1995年4月,我在自己一室一厅的公寓就做过一个声音作品《扩音现场:一个私人空间的交叉回声》,家作为一个私人空间,它的每个功能区都对应着我们的身体的某个部分,厨房针对的是吃,洗手间针对的是排泄,卧室针对的是身体的休息,客厅针对的是身体的活动,它就像一套约定俗成的语法,我试图在这个既定的语法中嵌入一个“歧变”的词汇来瓦解整个语法结构。我给每个门都装了自动弹簧,每个房间都暗藏了麦克风和喇叭,24小时都处于开启的状态,在每个空间的交界处都有一面透明PVC薄膜墙,薄膜两边都固定着可以产生震动频率的低音喇叭。每个空间发出的任何日常的声音都会在这个空间里来回传递,任何微弱的声音(朋友聊天、上厕所、睡觉打呼噜、走路、拿东西……)都会引起颤动,你突然会发觉自己无时无刻都被监控一样。原来那个空间约定俗成的合理性和对应关系,一下子就被瓦解掉了。

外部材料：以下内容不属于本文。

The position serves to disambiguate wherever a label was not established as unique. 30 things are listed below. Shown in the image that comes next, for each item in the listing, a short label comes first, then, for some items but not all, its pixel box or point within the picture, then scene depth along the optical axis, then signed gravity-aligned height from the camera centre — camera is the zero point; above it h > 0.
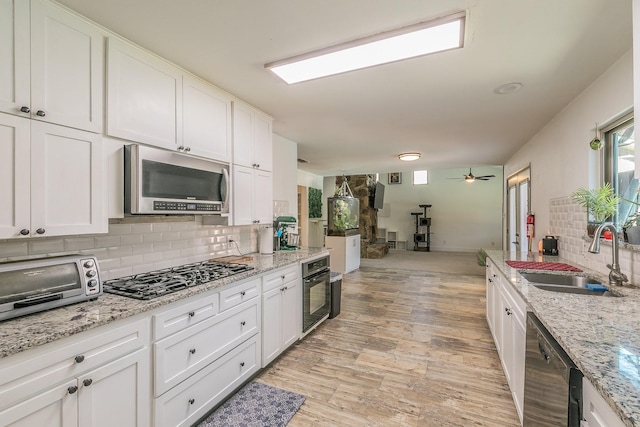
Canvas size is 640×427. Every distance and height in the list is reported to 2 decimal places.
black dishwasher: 1.00 -0.69
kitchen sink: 1.88 -0.50
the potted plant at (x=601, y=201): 1.83 +0.09
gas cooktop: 1.64 -0.43
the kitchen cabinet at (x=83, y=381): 1.04 -0.69
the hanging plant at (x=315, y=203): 8.08 +0.35
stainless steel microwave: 1.73 +0.22
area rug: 1.84 -1.33
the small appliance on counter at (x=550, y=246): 3.02 -0.34
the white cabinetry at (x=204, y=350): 1.58 -0.87
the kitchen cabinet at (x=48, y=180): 1.30 +0.18
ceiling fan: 8.86 +1.16
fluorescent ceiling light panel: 1.62 +1.05
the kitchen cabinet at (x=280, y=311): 2.41 -0.88
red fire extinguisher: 3.80 -0.13
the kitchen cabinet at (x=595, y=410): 0.79 -0.59
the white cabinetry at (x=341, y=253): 6.44 -0.87
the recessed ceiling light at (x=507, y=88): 2.36 +1.07
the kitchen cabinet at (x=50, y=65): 1.30 +0.76
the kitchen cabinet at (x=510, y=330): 1.75 -0.85
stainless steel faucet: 1.74 -0.28
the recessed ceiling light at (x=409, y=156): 5.10 +1.06
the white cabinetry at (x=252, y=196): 2.66 +0.19
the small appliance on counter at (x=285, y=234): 3.43 -0.24
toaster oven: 1.22 -0.32
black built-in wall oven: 2.96 -0.86
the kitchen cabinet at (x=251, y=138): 2.67 +0.77
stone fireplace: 8.77 +0.02
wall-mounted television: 8.96 +0.58
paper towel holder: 3.10 -0.25
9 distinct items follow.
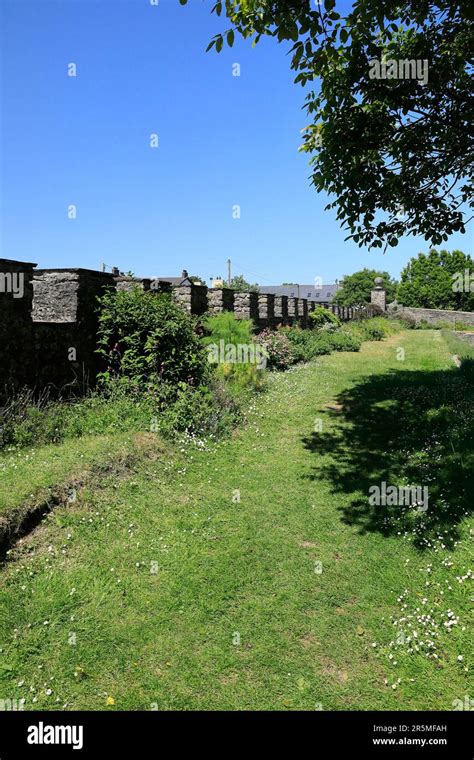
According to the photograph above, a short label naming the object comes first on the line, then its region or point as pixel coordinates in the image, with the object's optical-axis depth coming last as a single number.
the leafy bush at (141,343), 8.33
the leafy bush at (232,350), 10.62
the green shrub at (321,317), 23.57
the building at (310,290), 116.94
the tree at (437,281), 51.94
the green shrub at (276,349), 14.51
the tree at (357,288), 95.38
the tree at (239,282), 73.21
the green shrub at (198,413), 7.57
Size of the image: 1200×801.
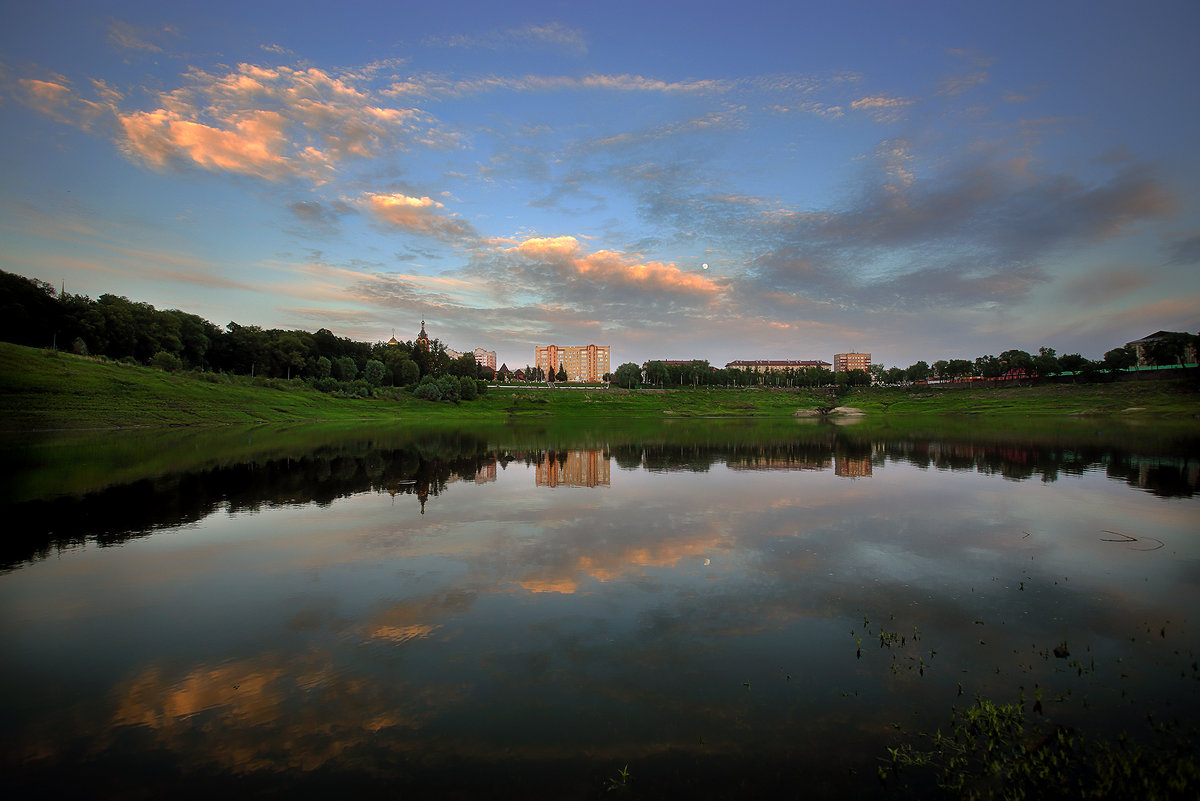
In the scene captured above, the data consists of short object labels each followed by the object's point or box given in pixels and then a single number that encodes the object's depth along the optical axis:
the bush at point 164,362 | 78.44
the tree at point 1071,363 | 125.94
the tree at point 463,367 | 135.38
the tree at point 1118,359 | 117.88
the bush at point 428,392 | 106.38
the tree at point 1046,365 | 126.94
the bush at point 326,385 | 99.50
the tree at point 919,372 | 173.75
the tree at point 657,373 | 185.62
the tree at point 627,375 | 177.62
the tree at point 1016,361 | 133.99
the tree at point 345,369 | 117.00
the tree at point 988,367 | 143.25
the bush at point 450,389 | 108.25
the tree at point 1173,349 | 111.94
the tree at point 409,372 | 121.50
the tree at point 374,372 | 114.62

当然随着时间的推移,你会在不知不觉中渐渐忘了这种被迫的感受。这种状态在作品结束时显得尤为强烈:当我准备要去加拿大做展览,拔掉音响电源的那一刹,那种突然而至的窒息般的寂静,却像当初这件作品开始时所产生的感受一样,令人非常不安!原来一个人所谓的习惯在某种强制性的环境中,是完全可以改变的。这令人毛骨悚然!

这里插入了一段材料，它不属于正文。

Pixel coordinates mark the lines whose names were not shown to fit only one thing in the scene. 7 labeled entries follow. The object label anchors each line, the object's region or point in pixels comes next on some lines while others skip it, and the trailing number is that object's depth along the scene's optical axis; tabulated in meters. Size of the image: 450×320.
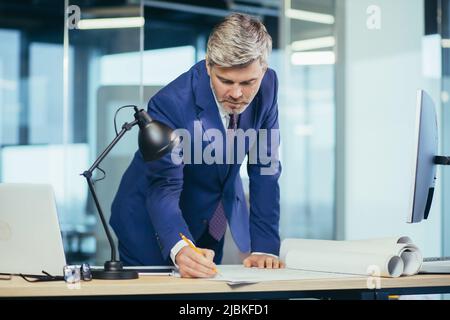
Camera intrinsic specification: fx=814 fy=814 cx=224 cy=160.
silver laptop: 2.25
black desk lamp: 2.40
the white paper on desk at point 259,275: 2.31
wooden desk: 2.17
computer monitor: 2.48
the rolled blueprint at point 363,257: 2.50
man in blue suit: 2.85
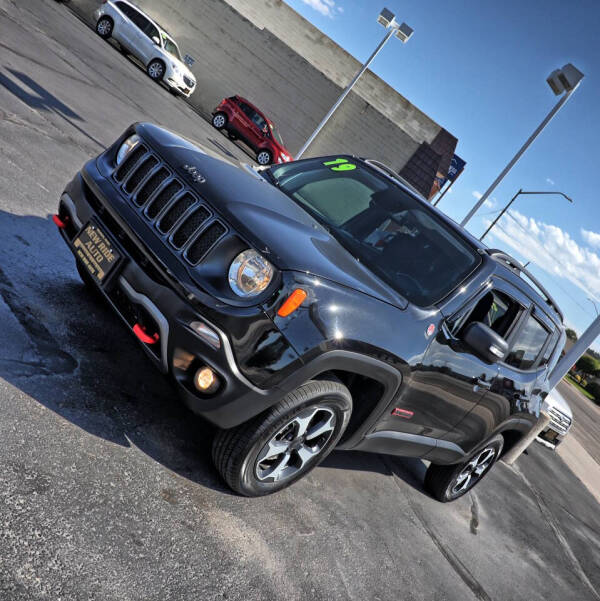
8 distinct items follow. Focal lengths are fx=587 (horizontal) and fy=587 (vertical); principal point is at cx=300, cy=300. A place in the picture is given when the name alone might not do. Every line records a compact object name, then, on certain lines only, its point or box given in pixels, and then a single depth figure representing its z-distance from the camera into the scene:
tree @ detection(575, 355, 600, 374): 49.69
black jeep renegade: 2.80
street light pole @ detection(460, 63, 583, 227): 13.59
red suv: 22.86
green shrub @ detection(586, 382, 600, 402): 40.29
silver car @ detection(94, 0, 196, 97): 20.14
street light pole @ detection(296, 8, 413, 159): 22.14
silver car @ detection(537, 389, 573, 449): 10.30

3 、这次在盒子美术馆的展览,像侦探小说中的一个案发现场,似乎提示着某个故事暗藏在空间当中,但叙事性其实不是我真正考虑的,我真正感兴趣的其实是如何通过叙事性的文本来改变语法。因此我特别对某些词语感兴趣,因为词语的力量是颠覆性的,它可以嵌入到任何一种语法的缝隙里去,一嵌入就可能颠覆整个语法的走向。

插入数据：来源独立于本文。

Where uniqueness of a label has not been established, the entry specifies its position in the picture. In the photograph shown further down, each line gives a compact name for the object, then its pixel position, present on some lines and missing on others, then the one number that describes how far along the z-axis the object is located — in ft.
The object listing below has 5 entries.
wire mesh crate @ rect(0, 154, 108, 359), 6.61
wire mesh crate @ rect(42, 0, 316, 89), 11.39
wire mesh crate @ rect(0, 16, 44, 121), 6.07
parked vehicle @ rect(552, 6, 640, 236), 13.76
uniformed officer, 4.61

我以前一知半解地阅读过不少哲学类的书。我的阅读习惯常常是片段式的,经常会被其中的一些词语吸引,这些突然冒出来的词语会长久地影响我。有段时间我几乎快得了写作失语症了,因为觉得自己在语言逻辑的表达上总无法抵达一种精确性。所以,我常常只用短语或者一个个的词语,好像只有这样才能确保它们的不确定性及想象……
展览现场
4 、也许是受到解构主义的影响,我对不确定的、滑动的、叠加的东西感兴趣,怀疑一切既定的东西,特别迷恋不确定的状态,因为它给我们的答案永远都是不一样的,你无法在这个过程当中肯定地去控制或者得出一个标准的答案。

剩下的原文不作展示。